Cracked Passwords when using Brain
When using brain with multiple clients, what happens when a password is cracked by one of the stations?

1.  Where does it store the cracked password?  

2.  Does it send a signal to all of the stations to stop attacking the cracked hash?
1. only the instance that cracked the hash knows about it
2. brain only synchronises attacks, not hashes
Thx for answering that question. Of course, I have another (Give a mouse a cookie).

I'll try to explain.

(While using the brain feature)
If I run an attack on a file that has already been processed, the attacks quits within seconds, which is good.
If I make a copy of that file and run the attack on the file, again it quits within seconds.
If I take just a single hash from the file and copy to a new file and run the attack, it takes the full time to process.

Does it not look at each hash and know if an attack has been run on it before? Or is that what client feature 3 does?

Thank You for your time and knowledge.
no, brain only stores a checksum for the whole hash file. If the hash file is different in any way it's considered a different one with independent attack tracking.
That makes sense. Thanks. Although, I am still missing something. I am trying to unveil the potential in using brain.

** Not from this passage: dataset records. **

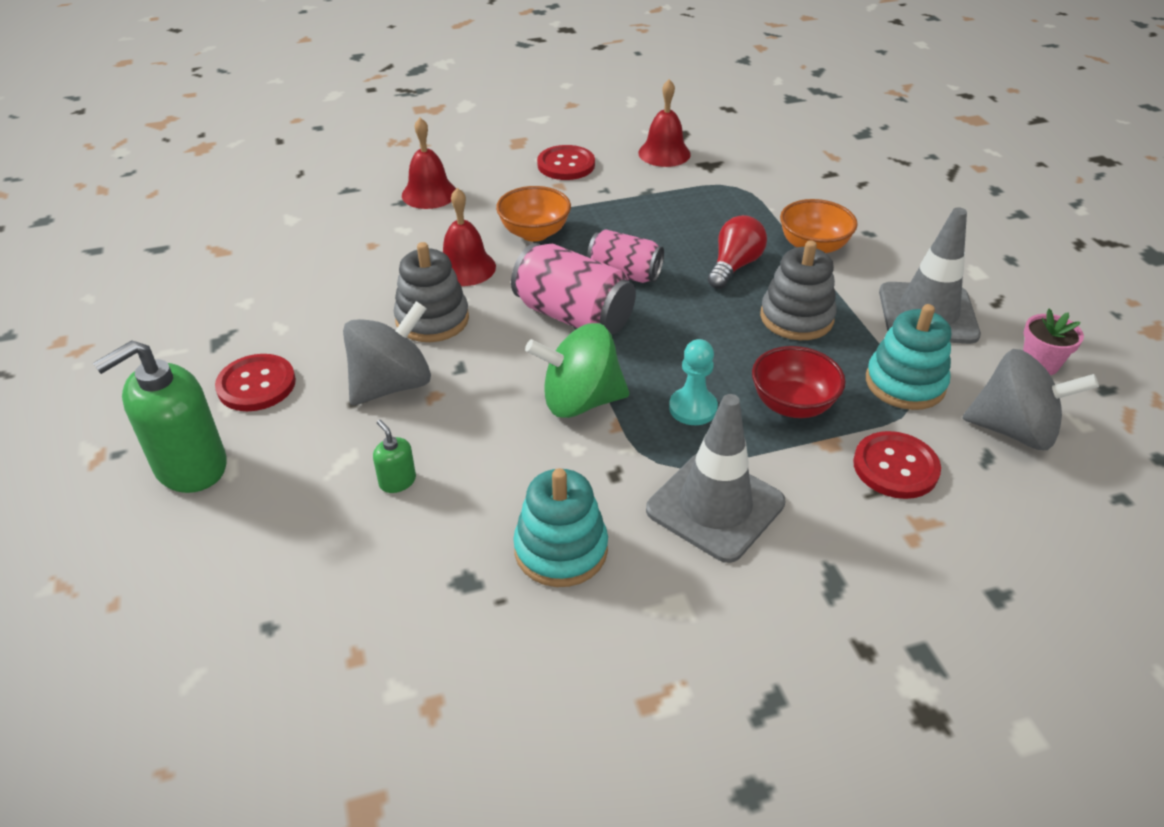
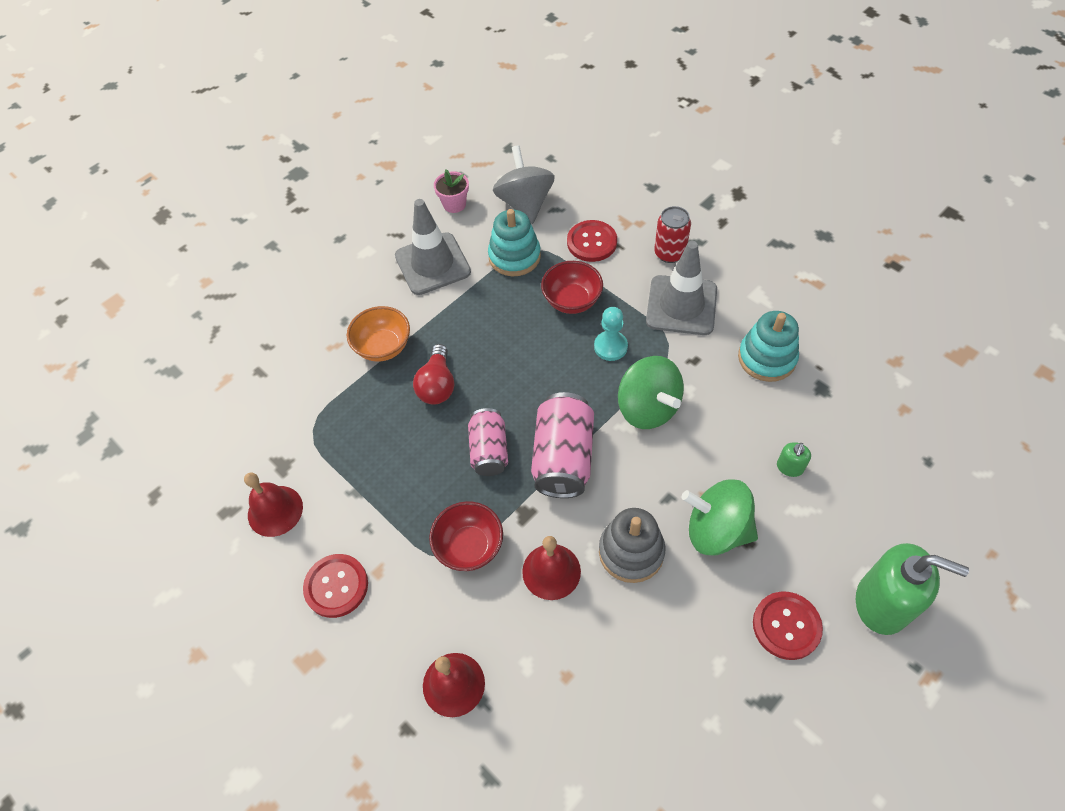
camera: 115 degrees left, 15 degrees up
(392, 385) = (716, 530): grey spinning top -> green spinning top
(534, 233) = (469, 547): orange bowl -> red bowl
(734, 266) = (437, 385): red light bulb -> red light bulb turned 90 degrees counterclockwise
(796, 318) = (480, 328): grey stacking toy -> none
(826, 543) = (669, 253): none -> red can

My goal is to avoid duplicate candidates when running a rule against a hash file. If I run best64.rule, it takes about 22 hours the first time (16800 hash). The second time it only runs a few seconds. I now realize I can't change the hash file, but I took some of the rules from best64 and placed them in another file. When I run the rule with my new rule, it now takes the full time to process.

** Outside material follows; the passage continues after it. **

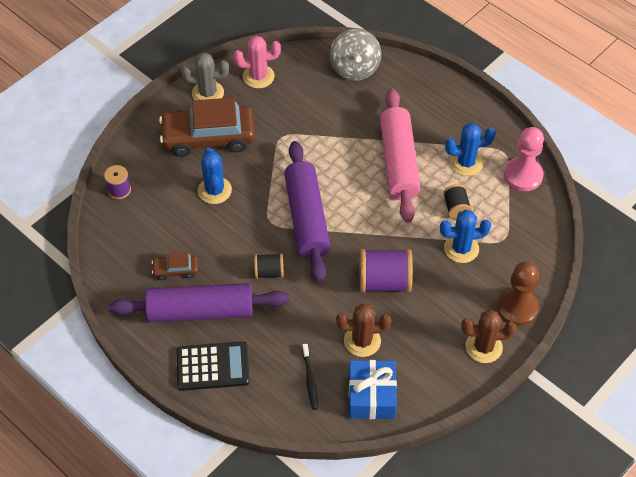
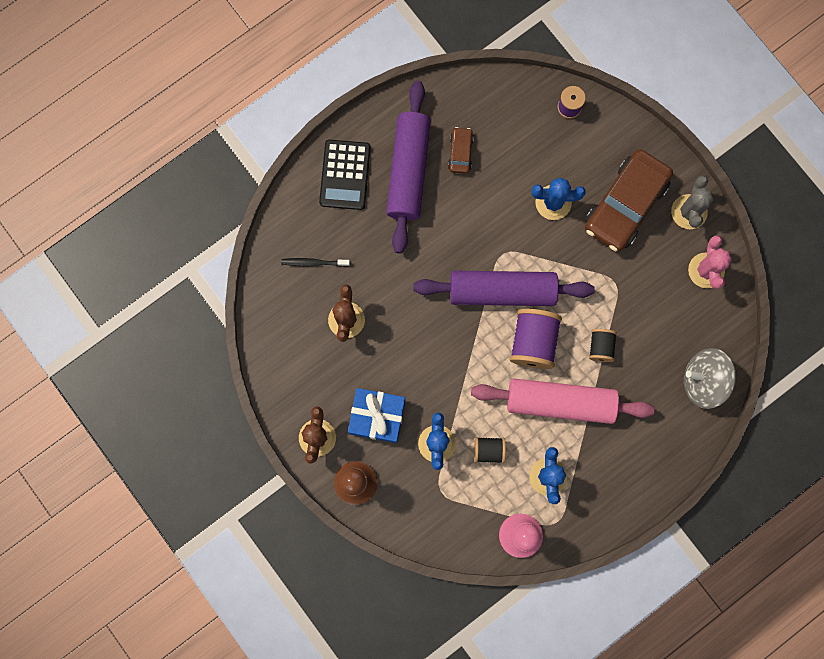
camera: 100 degrees right, 25 degrees up
(208, 137) = (625, 205): brown car -> brown car turned 150 degrees counterclockwise
(269, 272) = (442, 243): black spool -> black spool (600, 347)
(371, 396) = (285, 317): blue gift -> blue gift (377, 417)
(384, 282) = (410, 355): purple spool -> purple spool (533, 342)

Apparently my thinking is wrong, but I thought that it would avoid duplicate candidates.

With that in mind, it looks like the only benefit I am getting out of brain is that it memorizes the attack position, which I could do with --restore, right?

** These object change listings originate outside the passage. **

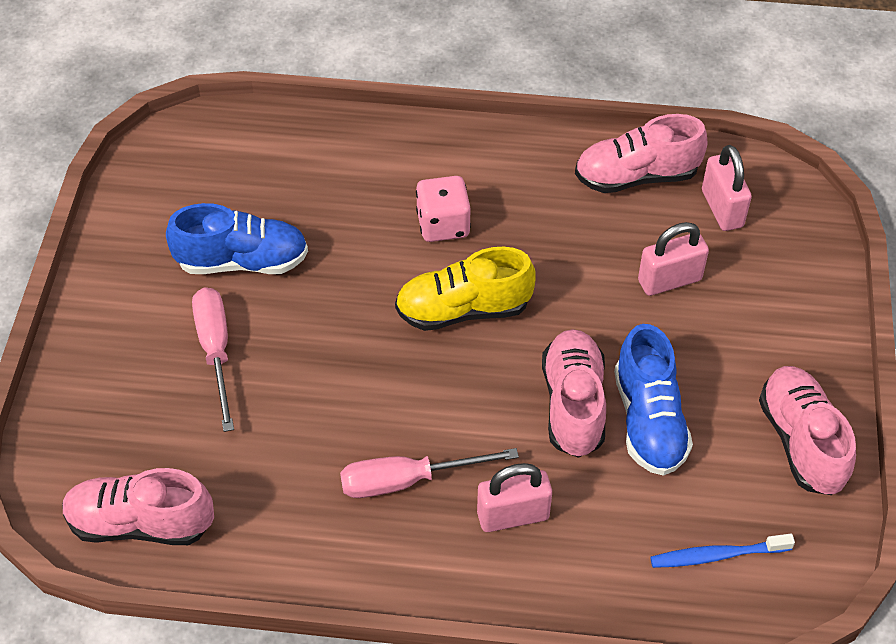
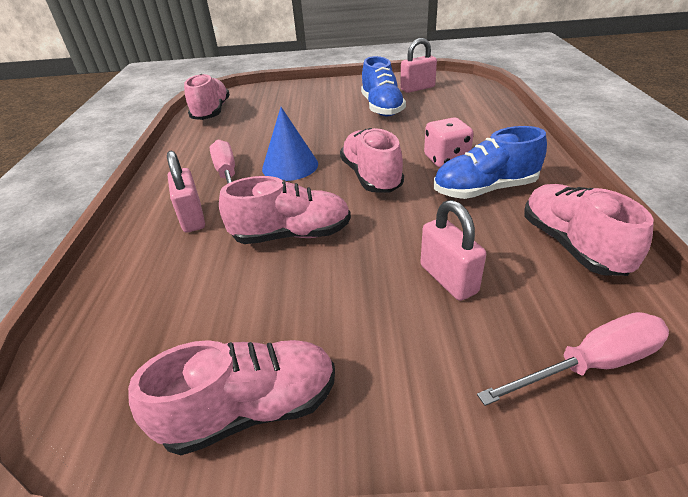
camera: 85 degrees right, 15 degrees down
(216, 351) = (317, 111): pink screwdriver -> pink screwdriver (590, 365)
(404, 399) = (290, 166): none -> blue cone
(463, 310) = (371, 177): yellow shoe -> pink shoe
(649, 420) = (277, 279): blue shoe -> blue shoe (484, 190)
(717, 555) = (122, 338): blue toothbrush -> none
(722, 209) = (575, 313): pink padlock -> pink padlock (417, 88)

I know there has to be a lot more here that I am not seeing.

Thanks again for your response.
which --brain-client-features are you using ?

you must be more precise when you make such statements
furthermore, if you are looking for distributed cracking, you better consider using hashtopolis or similars (hashtopolis also has support for brain features as far as I know).

brain is not meant to distribute work across different systems/rigs, it's just a nice feature to avoid redundant work without any further complications (like checking and syncing dicts etc... which wrappers like hashtopolis are able to do). That's very, very different approaches and features, but sadly a lot of users seem to not understand the differences and mix them up.

For instance, hashcat has a built-in feature called outfile, which is able to remove hashes while cracking, which can be used by wrappers, but also directly together with the brain feature.... but brain is not meant to do ALL things in one... it is specialized at doing one specific thing very fast, i.e. avoid doing the same attack/password check for (very) slow hashes.
Just the default which I understand to be -2.

To accomplish my goal, would I have to use -3. If so, I could see how that could take tons of storage.

Is -2 essentially a glorified --restore function?
no, this has nothing to do with --restore and -2 and -3 are also very different things (--custom-charset1 ... --custom-charset4).

you need to specify --brain-client-features 1 or --brain-client-features 3
Sorry when I said -2 and -3 I meant brain client features 2 and 3. Not custom character sets.

So what I meant is that if I just use the default --brain-client-features 2, is that essentially just the same as --restore?